Twelve years!—and then to find this, dropped into your arms by the gods—this living, breathing promise of all delight! Deep in Eugenie’s heart there stirred the pang of her own pitiful motherhood, of the child who had just flickered into life, and out of it, through one summer’s day.
She shyly put her arm round the girl.
‘May I,’ she said, timidly—’may I kiss you?’
Carrie, with down-dropped eyes, a little grave, submitted.
‘I am going to tell my mother. Father sent you, didn’t he?’
Eugenie said ‘Yes’ gently, and released her. The child ran off.
Phoebe came slowly into the room, with an uncertain gait, touching the door and the walls like one groping her way.
‘Oh, Mrs. Fenwick!’
It was a little cry from Eugenie—deprecating, full of pain.
Phoebe took no notice of it. She went straight to her visitor.
‘Where is my husband, please?’ she said, in a strong, hoarse voice, mechanically holding out her hand, which Eugenie touched and then let drop—so full of rugged, passionate things were the face and form she looked at.
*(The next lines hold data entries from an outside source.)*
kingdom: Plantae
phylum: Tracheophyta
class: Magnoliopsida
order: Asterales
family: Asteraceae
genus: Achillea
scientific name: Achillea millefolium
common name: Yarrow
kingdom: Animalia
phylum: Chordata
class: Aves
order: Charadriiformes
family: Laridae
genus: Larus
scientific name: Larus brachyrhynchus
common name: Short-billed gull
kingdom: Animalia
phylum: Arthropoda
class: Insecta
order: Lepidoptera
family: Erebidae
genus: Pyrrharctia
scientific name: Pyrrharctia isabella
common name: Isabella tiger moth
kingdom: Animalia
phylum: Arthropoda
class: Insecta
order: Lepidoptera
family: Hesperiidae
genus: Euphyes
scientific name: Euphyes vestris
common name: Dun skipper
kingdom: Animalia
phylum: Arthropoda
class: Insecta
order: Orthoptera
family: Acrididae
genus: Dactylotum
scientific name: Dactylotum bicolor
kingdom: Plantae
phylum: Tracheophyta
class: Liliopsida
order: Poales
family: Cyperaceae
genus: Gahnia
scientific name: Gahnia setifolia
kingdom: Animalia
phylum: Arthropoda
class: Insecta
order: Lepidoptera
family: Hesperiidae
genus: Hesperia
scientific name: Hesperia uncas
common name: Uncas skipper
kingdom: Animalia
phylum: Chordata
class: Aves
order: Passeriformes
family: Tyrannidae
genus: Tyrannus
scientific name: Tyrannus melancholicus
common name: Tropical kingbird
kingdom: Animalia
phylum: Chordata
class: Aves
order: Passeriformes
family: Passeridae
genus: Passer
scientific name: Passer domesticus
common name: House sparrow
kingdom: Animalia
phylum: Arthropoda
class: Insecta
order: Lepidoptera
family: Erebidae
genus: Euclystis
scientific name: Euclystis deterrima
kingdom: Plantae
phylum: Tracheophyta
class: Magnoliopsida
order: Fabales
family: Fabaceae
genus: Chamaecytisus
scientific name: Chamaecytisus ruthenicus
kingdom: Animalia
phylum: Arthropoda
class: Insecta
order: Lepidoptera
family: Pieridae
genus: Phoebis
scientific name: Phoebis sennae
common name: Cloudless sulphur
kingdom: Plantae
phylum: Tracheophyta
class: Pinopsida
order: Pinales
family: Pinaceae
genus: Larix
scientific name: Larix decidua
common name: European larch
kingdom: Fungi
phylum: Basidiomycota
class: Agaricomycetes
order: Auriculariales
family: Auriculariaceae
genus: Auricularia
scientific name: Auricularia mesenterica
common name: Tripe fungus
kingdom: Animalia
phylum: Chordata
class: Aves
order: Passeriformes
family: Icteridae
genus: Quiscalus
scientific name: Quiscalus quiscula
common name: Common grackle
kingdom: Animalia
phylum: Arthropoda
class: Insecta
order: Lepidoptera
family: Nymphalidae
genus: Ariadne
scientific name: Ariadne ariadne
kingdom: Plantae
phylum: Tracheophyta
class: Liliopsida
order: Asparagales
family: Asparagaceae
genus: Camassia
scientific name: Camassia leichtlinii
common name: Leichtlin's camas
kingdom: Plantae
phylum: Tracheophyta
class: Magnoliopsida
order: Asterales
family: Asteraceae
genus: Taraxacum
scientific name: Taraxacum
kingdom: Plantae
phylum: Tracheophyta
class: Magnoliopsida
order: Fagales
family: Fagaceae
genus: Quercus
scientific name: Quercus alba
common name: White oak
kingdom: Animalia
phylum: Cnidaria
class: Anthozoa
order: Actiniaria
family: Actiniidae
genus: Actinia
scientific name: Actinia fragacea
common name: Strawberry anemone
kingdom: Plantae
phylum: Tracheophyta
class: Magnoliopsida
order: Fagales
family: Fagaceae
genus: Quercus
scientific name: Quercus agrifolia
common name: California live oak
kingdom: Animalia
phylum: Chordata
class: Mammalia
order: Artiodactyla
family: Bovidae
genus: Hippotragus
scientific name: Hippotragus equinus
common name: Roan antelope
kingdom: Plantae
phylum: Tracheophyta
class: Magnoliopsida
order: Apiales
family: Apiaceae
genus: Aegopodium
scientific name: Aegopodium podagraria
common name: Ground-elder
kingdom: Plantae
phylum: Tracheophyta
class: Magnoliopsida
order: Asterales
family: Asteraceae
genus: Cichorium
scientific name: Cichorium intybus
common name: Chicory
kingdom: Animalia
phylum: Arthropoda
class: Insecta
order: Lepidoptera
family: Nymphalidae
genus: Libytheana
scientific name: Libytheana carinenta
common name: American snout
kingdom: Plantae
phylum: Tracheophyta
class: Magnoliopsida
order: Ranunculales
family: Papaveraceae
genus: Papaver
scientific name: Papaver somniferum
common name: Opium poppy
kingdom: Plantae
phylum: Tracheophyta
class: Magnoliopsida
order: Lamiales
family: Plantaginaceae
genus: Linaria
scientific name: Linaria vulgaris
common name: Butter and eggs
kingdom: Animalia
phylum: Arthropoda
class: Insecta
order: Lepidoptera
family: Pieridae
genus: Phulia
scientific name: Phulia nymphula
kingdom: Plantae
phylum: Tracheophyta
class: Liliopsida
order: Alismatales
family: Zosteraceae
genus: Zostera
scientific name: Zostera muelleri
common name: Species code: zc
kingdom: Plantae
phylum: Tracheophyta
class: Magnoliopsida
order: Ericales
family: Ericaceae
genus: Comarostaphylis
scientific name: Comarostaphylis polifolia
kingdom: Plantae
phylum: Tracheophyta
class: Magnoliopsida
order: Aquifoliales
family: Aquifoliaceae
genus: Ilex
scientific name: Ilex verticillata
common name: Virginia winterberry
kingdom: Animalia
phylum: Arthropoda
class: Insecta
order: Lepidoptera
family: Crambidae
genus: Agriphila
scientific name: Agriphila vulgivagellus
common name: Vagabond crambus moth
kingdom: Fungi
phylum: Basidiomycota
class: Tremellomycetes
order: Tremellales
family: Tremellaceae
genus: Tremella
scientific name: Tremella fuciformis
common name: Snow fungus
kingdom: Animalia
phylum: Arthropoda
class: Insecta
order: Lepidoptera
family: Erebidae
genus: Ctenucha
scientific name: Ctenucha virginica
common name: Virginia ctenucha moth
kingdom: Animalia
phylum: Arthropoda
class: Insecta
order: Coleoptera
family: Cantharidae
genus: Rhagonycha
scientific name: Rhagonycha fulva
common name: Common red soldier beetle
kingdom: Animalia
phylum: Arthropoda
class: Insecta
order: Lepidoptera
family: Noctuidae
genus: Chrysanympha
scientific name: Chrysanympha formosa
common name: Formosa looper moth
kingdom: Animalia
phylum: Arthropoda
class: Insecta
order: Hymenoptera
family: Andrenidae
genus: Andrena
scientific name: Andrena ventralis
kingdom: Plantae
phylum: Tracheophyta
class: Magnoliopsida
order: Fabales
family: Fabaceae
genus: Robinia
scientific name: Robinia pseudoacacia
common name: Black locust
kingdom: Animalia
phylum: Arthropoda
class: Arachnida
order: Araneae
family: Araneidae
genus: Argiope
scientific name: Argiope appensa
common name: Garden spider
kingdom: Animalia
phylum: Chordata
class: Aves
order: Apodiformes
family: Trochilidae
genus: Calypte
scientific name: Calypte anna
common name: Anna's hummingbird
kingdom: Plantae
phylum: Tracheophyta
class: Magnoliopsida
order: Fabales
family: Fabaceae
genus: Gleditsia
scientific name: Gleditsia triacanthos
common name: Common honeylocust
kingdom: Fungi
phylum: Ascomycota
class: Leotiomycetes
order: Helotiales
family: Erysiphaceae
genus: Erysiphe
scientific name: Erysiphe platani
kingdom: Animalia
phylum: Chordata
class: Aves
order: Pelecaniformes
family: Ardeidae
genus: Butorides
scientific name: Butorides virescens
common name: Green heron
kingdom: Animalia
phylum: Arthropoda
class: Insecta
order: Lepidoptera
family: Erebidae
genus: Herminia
‘He’s coming by the afternoon train.’ Eugenie threw all her will into calmness and clearness. ’He gets to Windermere before five—and he thought he might be here a little after six. He was so ill yesterday—when I found him—when I went to see him! That’s what he wanted me to tell you before you saw him again—and so I came first—by the night train.’
‘You went to see him—yesterday?’ said Phoebe, still in the same tense way.
She had never asked her guest to sit, and she stood herself, one hand leaning heavily on the table.
’I had heard from the lawyers—the lawyers my father had recommended to Mr. Fenwick—that they had found a clue—they had discovered some traces of you in Canada—and I went to tell him.’
‘Lawyers?’ Phoebe raised her left hand in bewilderment. ’I don’t understand.’
Eugenie came a little nearer. Hurriedly, with changing colour, she gave an account of the researches of the lawyers during the preceding seven months—interrupted in the middle by Phoebe.
‘But why was John looking for us, after—after all this time?’ she said, in a fainter, weaker voice, dropping at the same time into a chair.
Eugenie hesitated; then said, firmly, ’Because he wished to find you, more than anything else in the world. And my father and I helped him all we could—’
’But you didn’t know?’—Phoebe caught piteously at her dress—’you didn’t know—?’
’That Mr. Fenwick was married? No—never!—till last autumn. That was his wrong-doing, towards all his old friends.’